- [Bloco de texto]
★ ★ ★

No dinamismo do varejo, poucas frases causam tanto desconforto quanto o clássico “está caro”. Para muitos profissionais de vendas, esse é o momento em que a negociação trava. No entanto, o que separa os vendedores de alta performance dos demais é a compreensão de que a objeção de preço raramente é um veredito final; na maioria das vezes, ela é um pedido por mais informações ou uma simples “cortina de fumaça” para adiar a tomada de decisão.
A verdade é que, quando o foco recai exclusivamente sobre o preço, a percepção de valor foi negligenciada. Se a conversa termina em impasse financeiro, o problema pode não estar no bolso do cliente, mas na estratégia de abordagem utilizada.
O drama vs. A técnica: a mudança de mentalidade
Enquanto o vendedor reativo entra em “modo defensivo” ou tenta justificar o preço com pedidos de desculpas, o profissional técnico entende que a objeção é, na verdade, uma porta aberta. É o momento exato para aprofundar o diagnóstico e demonstrar o retorno sobre o investimento (ROI).
O primeiro passo para retomar o controle da negociação é evitar respostas automáticas. Em vez de oferecer descontos imediatos, o que corrói a margem e desvaloriza o produto, a estratégia mais eficaz é devolver a análise para o cliente através de perguntas qualificadoras:
- “Este valor parece alto em relação a qual parâmetro de comparação?”
- “Estamos comparando produtos com o mesmo nível de entrega e resultado?”

★ ★ ★

- [Trechos de um conjunto de dados]

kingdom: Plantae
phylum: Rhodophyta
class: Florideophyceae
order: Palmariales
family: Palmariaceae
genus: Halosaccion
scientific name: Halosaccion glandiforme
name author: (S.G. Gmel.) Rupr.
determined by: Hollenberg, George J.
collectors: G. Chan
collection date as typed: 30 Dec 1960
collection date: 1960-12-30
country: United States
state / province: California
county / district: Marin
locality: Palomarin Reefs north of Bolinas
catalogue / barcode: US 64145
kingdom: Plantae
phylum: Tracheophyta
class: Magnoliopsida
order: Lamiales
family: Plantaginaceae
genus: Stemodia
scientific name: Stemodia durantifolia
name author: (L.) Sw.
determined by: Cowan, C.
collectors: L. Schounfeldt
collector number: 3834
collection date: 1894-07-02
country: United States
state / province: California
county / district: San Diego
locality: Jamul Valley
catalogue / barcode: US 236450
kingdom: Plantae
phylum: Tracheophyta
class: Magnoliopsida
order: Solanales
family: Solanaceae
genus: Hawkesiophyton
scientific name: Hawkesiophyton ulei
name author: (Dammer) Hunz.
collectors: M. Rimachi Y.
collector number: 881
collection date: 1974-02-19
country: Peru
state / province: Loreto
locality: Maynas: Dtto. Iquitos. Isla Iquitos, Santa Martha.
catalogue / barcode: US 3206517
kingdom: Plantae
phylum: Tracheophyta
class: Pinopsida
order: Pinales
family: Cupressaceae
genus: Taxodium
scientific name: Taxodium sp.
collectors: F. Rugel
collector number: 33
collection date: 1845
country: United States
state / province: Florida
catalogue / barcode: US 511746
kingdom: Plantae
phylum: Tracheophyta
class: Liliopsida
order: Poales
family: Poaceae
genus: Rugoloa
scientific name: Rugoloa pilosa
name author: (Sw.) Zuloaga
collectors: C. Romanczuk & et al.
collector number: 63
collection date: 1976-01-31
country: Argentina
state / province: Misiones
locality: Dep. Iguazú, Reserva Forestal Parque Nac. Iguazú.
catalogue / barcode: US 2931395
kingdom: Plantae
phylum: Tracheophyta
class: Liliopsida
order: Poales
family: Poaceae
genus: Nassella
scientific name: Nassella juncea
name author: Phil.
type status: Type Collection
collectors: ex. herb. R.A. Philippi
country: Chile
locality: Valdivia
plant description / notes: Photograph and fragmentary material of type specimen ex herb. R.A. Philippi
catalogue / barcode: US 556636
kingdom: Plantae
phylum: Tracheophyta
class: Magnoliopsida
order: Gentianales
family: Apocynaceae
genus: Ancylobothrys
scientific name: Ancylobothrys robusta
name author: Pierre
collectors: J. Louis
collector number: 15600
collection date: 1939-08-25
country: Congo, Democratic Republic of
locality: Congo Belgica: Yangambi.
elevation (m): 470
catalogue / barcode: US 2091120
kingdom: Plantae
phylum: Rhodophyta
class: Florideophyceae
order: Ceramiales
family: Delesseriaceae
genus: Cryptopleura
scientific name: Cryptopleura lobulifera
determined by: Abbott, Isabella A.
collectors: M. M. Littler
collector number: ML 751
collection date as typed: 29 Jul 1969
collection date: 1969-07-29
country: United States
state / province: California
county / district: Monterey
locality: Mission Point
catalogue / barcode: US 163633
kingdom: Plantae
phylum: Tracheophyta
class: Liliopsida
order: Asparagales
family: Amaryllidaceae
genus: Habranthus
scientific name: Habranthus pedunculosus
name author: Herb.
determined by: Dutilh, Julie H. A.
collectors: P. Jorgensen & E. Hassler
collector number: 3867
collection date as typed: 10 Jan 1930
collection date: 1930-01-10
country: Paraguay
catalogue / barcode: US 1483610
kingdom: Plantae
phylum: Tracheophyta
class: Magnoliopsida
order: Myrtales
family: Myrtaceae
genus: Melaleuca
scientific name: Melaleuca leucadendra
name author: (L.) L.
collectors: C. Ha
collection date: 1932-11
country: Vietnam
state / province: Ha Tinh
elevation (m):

★ ★ ★

- [Exercícios propostos]
**a)** Segundo o texto sobre objeções de preço, o que separa os vendedores de alta performance dos demais?
**b)** No texto sobre objeções de preço, reproduza o trecho que vai de “No dinamismo do” até “tomada de decisão.”, trocando “varejo” por “comércio”.
**c)** Dê continuidade ao texto sobre objeções de preço a partir do ponto em que ele termina.
As linhas não entram nesta atividade.

- [Respostas dos exercícios]
**a)** A compreensão de que a objeção de preço raramente é um veredito final.

**b)**
No dinamismo do comércio, poucas frases causam tanto desconforto quanto o clássico “está caro”. Para muitos profissionais de vendas, esse é o momento em que a negociação trava. No entanto, o que separa os vendedores de alta performance dos demais é a compreensão de que a objeção de preço raramente é um veredito final; na maioria das vezes, ela é um pedido por mais informações ou uma simples “cortina de fumaça” para adiar a tomada de decisão.

**c)**
- “O seu foco hoje é o custo de aquisição ou o resultado operacional que o produto entrega?”
Essas perguntas deslocam a conversa do campo emocional (o “sofrimento” do preço) para o campo racional (o valor do benefício).
A técnica “Sente, Sentiram, Acharam”: um caso prático
Uma das metodologias mais eficazes para desarmar a resistência ao preço sem criar atrito é o uso da empatia aliada à prova social. No campo, essa técnica é conhecida como “Sente, Sentiram, Acharam”. Ela estrutura a resposta em três etapas lógicas:
- Sente (Empatia): “Eu entendo perfeitamente como você se sente em relação a este investimento inicial.”
- Sentiram (Normalização): “Muitos dos nossos parceiros também se sentiram assim quando analisaram apenas o preço de entrada.”
- Acharam (Resultado): “Porém, quando analisaram o giro de estoque e a margem de contribuição ao final do mês, acharam que investir em um produto com demanda real vale muito mais a pena do que imobilizar capital em itens baratos que ficam parados na gôndola.”
Dados sobre o “barato que sai caro”
Experiências reais no varejo mostram que clientes que optam pelo menor preço sem considerar o giro de estoque acabam amargando prejuízos ocultos. Quando o vendedor apresenta números que provam quanto se perde em margem ao apostar em produtos de baixa performance, a objeção de preço desaparece.
O foco deixa de ser o desembolso e passa a ser a lucratividade. Afinal, no mercado competitivo de 2026, quem domina a técnica não sofre com preço; domina o valor.
A diferença entre o fechamento e a perda de uma conta está na sua capacidade de manter o controle emocional quando o assunto é dinheiro. O “sofrimento” com o preço só existe onde não há clareza sobre o benefício. Ao aplicar métodos como o “Sente, Sentiram, Acharam”, você humaniza a negociação e eleva a conversa a um nível onde o preço se torna apenas um detalhe diante do resultado prometido.
Transforme a objeção em convite. Pare de pedir desculpas pelo seu posicionamento e comece a mostrar por que sua solução entrega o que o concorrente barato jamais conseguirá: giro, margem e tranquilidade. Teste essa abordagem na sua próxima conversa e veja a percepção do seu cliente mudar em tempo real.